No hay que hacer propuestas de último minuto, tuvimos muchos años para preveer esta situación, las instituciones mexicanas que se encargan de tutelar el sector agropecuario en México no sirven para nada. PROCAMPO no sirve ya ni como aval para prestamos, ya que solo se dedicaba a prestar sin seguir alguna directriz. Art 27 constitucional. Resultados en el campo agrícola.
La economía mexicana se ha dejado llevar por una política de apertura al comercio porque al parecer nuestra economía es fuerte y sana que incluso rankea a nivel mundial. Pero si a la balanza comercial le restamos la maquila que ha existido desde principios del siglo pasado, la producción del petróleo y las remesas de los migrantes, los resultados de la balanza comercial serian desastrosos y no se pude hablar de dejar flotar un mercado cuando en el salario mínimo solo existió un aumento de 2 pesos y el mercado flota sin control alguno y por eso las tortillas se incrementaron los mismos dos pesos sin contar con el gasolinazo y otros aumentos. Entonces no se entiende la lógica de esta aperturaza que el mecanismo de política inflacionaria no va absorber esos desequilibrios.
México como economía no es exportadora de nada, mas que de mexicanos. Nuestra realidad es que somos importadores y nunca hemos estado preparados para una apertura comercial. Sin embargo uno de los principios del derecho es la famosa PACTA SUNT SERVANDA ó LOS COMPROMISOS SE CUMPLEN, no podemos desconocer un acuerdo al que soberanamente no hemos comprometido sin embargo existen mecanismos para resolver este tipo de problemas como negociar que la alimentación no es un asunto comercial sino un asunto de materia de Derecho Humanos y solicitar que se pacten mecanismos de nivelación y de salvaguarda agrícola.
Todo lo que es considerado como materia de seguridad nacional por lo general se excluye de los tratados y los alimentos deben ser considerados asuntos de esta importancia. Aprovechar los diversos foros que existen para poner sobre la mesa la agenda del campo y mas aun en esta época en la cual se habla del calentamiento global y la escasez de alimentos.
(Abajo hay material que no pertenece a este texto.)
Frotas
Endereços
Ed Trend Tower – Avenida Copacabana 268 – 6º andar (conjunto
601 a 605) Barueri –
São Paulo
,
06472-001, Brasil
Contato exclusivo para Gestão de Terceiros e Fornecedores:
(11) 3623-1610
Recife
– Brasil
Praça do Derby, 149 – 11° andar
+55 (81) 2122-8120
Debemos tener derecho a la alimentación.
El maíz como no solo tiene una importancia alimenticia, también energética, cuando empezó la negociación del TLCAN no se consideraron los alcances del calentamiento global, el cambio climático y de su importancia estratégica ya que se produce un combustible importante del mismo como el Etanol.
La realidad económica debe ir de la mano de los derechos de todos los hombres, del derecho al agua, el respeto a las culturas, a la alimentación, al ambiente y al comercio justo.
Por lo pronto apoyemos el agro mexicano!!!